# [Problem requirements]
In the records that follow, find each line with "belahan" and pull it out.

--------------------------------

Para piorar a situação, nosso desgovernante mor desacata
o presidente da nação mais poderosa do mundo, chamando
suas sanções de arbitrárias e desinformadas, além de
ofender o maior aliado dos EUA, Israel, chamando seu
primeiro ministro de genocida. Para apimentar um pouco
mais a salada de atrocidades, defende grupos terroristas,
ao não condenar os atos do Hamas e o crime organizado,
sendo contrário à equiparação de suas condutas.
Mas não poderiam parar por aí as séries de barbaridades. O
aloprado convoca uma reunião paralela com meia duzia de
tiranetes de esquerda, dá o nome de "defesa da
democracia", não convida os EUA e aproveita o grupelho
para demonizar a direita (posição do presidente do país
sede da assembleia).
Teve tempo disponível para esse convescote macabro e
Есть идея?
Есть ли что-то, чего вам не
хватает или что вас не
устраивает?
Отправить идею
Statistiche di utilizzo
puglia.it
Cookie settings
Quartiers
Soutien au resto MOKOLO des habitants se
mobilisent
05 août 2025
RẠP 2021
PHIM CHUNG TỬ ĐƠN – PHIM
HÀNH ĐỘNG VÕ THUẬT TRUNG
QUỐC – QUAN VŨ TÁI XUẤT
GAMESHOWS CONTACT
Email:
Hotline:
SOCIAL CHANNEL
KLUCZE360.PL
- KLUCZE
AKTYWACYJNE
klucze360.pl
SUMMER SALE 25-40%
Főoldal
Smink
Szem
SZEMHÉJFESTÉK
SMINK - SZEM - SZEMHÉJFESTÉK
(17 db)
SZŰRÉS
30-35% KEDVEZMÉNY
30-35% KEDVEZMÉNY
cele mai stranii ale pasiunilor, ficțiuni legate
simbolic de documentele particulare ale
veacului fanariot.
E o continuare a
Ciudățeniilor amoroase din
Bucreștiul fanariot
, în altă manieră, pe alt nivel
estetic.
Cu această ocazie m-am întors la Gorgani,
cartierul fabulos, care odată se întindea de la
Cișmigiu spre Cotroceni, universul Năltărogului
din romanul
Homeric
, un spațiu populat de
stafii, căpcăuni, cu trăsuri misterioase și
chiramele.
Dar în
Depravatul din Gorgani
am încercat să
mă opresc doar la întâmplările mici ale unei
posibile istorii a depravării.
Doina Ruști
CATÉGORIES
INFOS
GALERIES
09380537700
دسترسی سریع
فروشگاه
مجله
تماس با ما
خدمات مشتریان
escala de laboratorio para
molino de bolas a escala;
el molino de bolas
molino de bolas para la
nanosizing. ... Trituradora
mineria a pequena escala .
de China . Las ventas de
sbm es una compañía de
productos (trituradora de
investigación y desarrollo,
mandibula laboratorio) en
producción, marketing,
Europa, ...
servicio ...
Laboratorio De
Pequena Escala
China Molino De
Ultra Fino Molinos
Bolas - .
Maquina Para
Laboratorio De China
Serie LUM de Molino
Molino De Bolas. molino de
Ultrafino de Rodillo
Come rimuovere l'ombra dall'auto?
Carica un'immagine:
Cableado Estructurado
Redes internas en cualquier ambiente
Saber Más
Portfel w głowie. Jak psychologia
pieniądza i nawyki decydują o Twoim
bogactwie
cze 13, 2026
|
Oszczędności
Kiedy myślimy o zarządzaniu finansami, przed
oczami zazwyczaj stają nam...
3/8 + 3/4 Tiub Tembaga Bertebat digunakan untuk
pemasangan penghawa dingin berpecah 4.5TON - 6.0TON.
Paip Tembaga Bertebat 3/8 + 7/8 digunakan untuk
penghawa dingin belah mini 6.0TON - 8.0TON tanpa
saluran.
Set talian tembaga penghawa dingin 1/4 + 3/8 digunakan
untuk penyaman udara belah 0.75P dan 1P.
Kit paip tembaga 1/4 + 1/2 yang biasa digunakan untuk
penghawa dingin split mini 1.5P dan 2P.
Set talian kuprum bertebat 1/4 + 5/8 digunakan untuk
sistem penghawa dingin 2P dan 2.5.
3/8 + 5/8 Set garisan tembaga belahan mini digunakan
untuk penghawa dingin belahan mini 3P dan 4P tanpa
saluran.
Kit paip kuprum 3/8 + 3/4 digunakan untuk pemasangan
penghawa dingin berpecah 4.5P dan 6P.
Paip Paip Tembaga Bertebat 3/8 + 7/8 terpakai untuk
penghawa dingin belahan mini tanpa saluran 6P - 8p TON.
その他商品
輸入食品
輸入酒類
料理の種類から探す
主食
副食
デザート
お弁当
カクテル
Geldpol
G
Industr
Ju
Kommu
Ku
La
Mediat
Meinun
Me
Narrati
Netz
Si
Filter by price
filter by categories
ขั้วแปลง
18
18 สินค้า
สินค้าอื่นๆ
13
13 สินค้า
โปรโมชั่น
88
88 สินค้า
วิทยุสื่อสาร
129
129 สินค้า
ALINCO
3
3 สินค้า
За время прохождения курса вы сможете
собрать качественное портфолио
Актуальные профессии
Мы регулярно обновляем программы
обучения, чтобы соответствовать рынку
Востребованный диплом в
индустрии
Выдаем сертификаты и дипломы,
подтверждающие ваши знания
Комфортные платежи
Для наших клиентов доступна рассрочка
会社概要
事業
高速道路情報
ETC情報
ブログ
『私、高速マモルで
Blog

--------------------------------

# [Result below]
3/8 + 5/8 Set garisan tembaga belahan mini digunakan
untuk penghawa dingin belahan mini 3P dan 4P tanpa
penghawa dingin belahan mini tanpa saluran 6P - 8p TON.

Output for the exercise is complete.